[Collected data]
[Start of section]

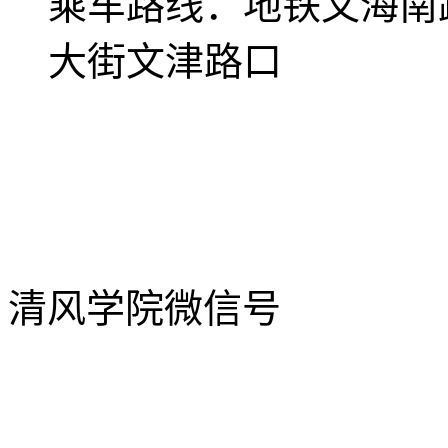
乘车路线：
地铁文海南
大街文津路口
清风学院微信号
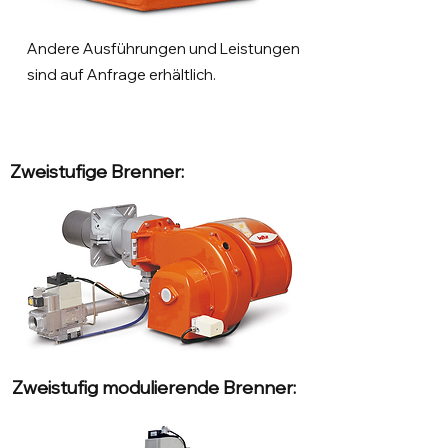
Andere Ausführungen und Leistungen
sind auf Anfrage erhältlich.
Zweistufige Brenner:
Zweistufig modulierende Brenner:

[End of section]

EXERCISE INSTRUCTIONS:
Please make an exact copy of the records, leaving out any picture.

FINISHED TASK:
乘车路线：
地铁文海南
大街文津路口
清风学院微信号
Andere Ausführungen und Leistungen
sind auf Anfrage erhältlich.
Zweistufige Brenner:
Zweistufig modulierende Brenner:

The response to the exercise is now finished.